The Customs Department is set to begin collecting value-added tax (VAT) on all imported goods sent through postal services starting in May, regardless of the item’s value.
Finance permanent secretary Lavaron Sangsnit stated that currently, imported goods mailed via postal services are not subject to import duties and VAT if the declared cost, insurance, and freight (CIF) value is below 1,500 baht each.
However, the influx of inexpensive goods from China is undermining the market, providing these imports with a competitive edge over locally taxed domestic products.
To promote equitable trade, the Finance Ministry intends to impose VAT on all postal imports without regard to their CIF value, though import duties will still be waived.
Mr. Lavaron announced that the Customs Department would make a formal declaration regarding this new VAT policy, which can be implemented more rapidly than changes to the Revenue Code.

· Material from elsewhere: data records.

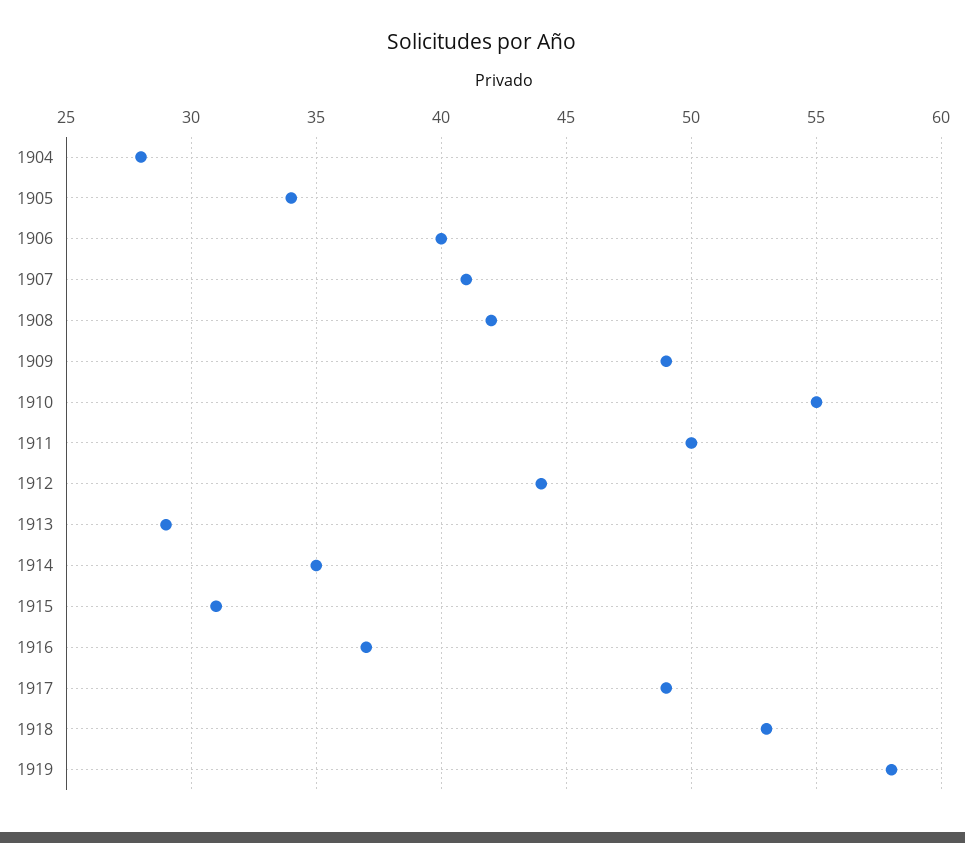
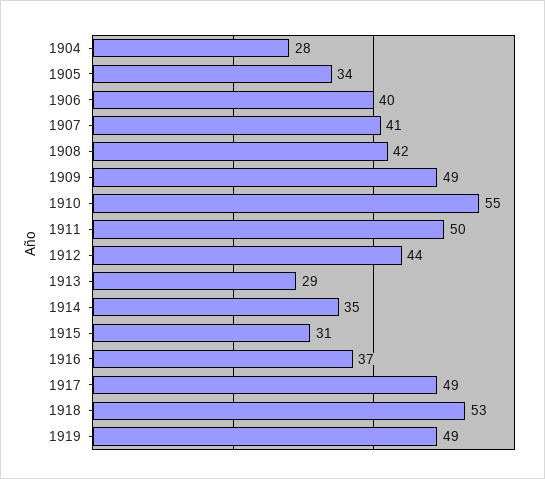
  {
    "1904": 28,
    "1905": 34,
    "1906": 40,
    "1907": 41,
    "1908": 42,
    "1909": 49,
    "1910": 55,
    "1911": 50,
    "1912": 44,
    "1913": 29,
    "1914": 35,
    "1915": 31,
    "1916": 37,
    "1917": 49,
    "1918": 53,
-   "1919": 58
+   "1919": 49
  }

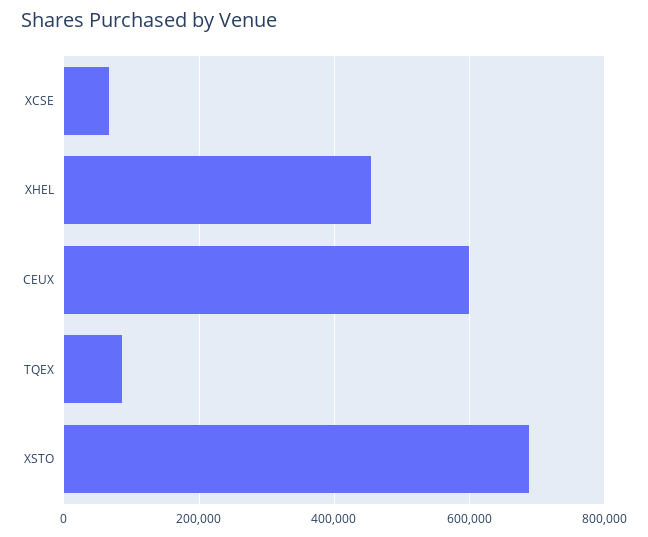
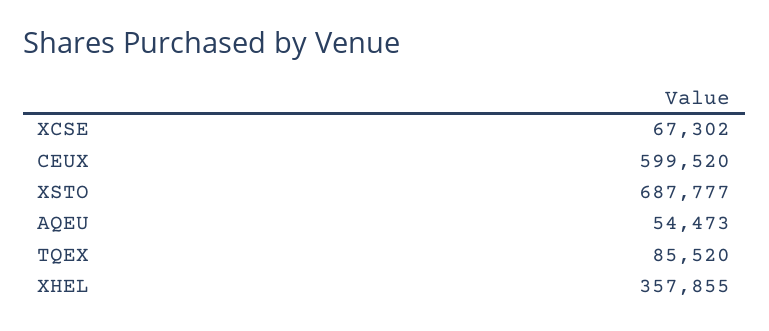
  {
    "XCSE": 67302,
-   "XHEL": 460000,
+   "XHEL": 357855,
    "CEUX": 599520,
    "TQEX": 85520,
-   "XSTO": 687777
+   "XSTO": 687777,
+   "AQEU": 54473
  }

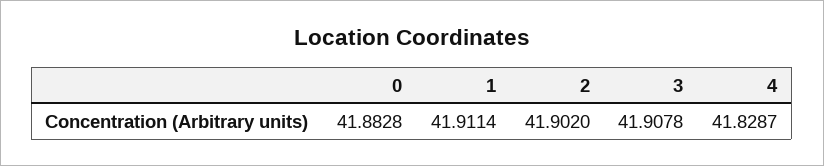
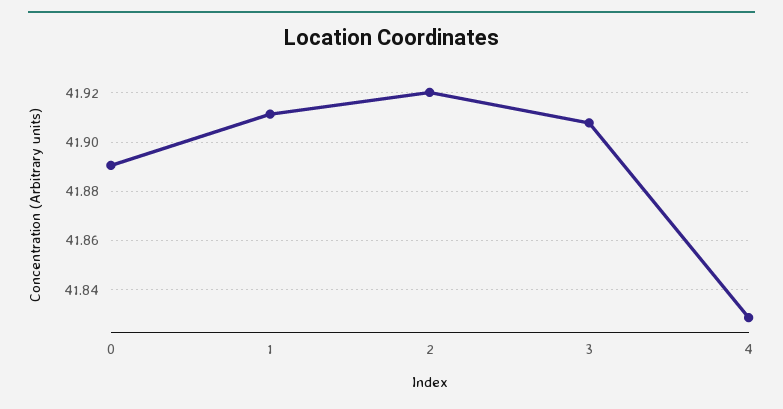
  {
-   "0": 41.8828,
+   "0": 41.89,
    "1": 41.9114,
-   "2": 41.902,
+   "2": 41.92,
    "3": 41.9078,
    "4": 41.8287
  }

A confidential source from the Finance Ministry mentioned that the exemption threshold must exclude any prohibited items.
Each country determines its own exemption thresholds based on its economic conditions.

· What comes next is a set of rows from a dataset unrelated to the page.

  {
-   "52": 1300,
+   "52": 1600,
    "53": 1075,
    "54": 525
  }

In Thailand, this threshold was initially set at 1,000 baht, but was raised to 1,500 baht per item in 2018.
Annually, Thailand sees over 30 million imported parcels, with the majority claiming a CIF value of under 1,500 baht.
E-commerce platforms feature numerous low-cost goods from China, typically shipped in large containers containing thousands of items.
This situation presents a substantial challenge and could be time-consuming if officials must open each container to levy taxes, as the Finance Ministry suggests.
Customs officials are exploring effective tax collection methods for these low-priced imports.